In answer to your other question, I don't there are any implementations of OSPF 
or ISIS that support auto-configuration today since there has, heretofore, not 
been a strong requirement. 
Thanks,
Acee
________________________________________
From: [email protected] [[email protected]] On Behalf Of Erik 
Nordmark [[email protected]]
Sent: Friday, October 07, 2011 6:08 PM
To: Ole Troan
Cc: [email protected]; Lorenzo Colitti
Subject: Re: [homenet] Homenet strawman slides

On 10/7/11 2:18 PM, Ole Troan wrote:
>>> I think it's
>>> reasonable to write to stable storage whenever you configure a new
>>> prefix or change an existing prefix (but not if you simply refresh it).
>>> If the router comes back up and nobody has the prefix, it would simply
>>> claim it back. If someone else has it, it would have to just form a new
>>> one using loop detection.
>>
>> In your view, if there is a single prefix assigned to the home by the ISP, 
>> and there are three routers connected to a particular link in the home, 
>> would each of those three routers assign a different prefix to the link?
>>
>> Am I missing something?
>
> see the zospf draft. the DR of the link will assign the prefix for the link. 
> the BDR should also store that chosen prefix into stable storage. of course 
> if you power off both the DR and the BDR and power up a new 3rd router, the 
> link will get a new prefix.

The zospf draft (see section 3.6) declares a conflict if two routers
attached to the same link pick the same IP subnet prefix for that link.
That doesn't seem what we want.

And zospf doesn't talk about using stable storage; doesn't seem to have
any notion of providing stable prefixes assigned to the links.
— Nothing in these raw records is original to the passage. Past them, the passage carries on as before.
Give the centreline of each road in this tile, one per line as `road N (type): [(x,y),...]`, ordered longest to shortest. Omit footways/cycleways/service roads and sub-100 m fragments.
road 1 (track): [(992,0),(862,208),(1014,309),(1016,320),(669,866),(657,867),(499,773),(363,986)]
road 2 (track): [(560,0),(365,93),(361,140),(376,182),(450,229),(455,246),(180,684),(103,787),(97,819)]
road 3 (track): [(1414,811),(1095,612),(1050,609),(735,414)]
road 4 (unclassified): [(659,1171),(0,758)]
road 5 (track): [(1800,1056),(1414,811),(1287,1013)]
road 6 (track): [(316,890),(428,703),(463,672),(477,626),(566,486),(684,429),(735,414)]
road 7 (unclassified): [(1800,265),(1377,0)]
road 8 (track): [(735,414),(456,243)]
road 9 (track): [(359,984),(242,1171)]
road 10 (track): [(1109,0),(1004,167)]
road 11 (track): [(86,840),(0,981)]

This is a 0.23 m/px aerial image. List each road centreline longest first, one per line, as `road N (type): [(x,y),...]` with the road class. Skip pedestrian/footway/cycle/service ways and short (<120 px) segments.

Thus this problem remains to be solved AFAICT.

I think we first need to agree on what we think are the requirements on
prefix stability. What if one of the routers attached to the link fails
and is replaced by a different router?
What if a link partitions? And later merges?
What the user intentionally splits (partitions) a link (e.g., to create
a separate link for the teenage game room); should the network
automatically pick a new prefix for that new link? (How does that
interact with the prefix being in stable storage on the router.)

One thing to keep in mind as we think about these requirements is that
if the user has created a bridged Ethernet with no routers, all of the
above will work naturally; might take seconds to relearn when the
topology changes but there is no manual intervention needed.
Is that the goal for this prefix assignment?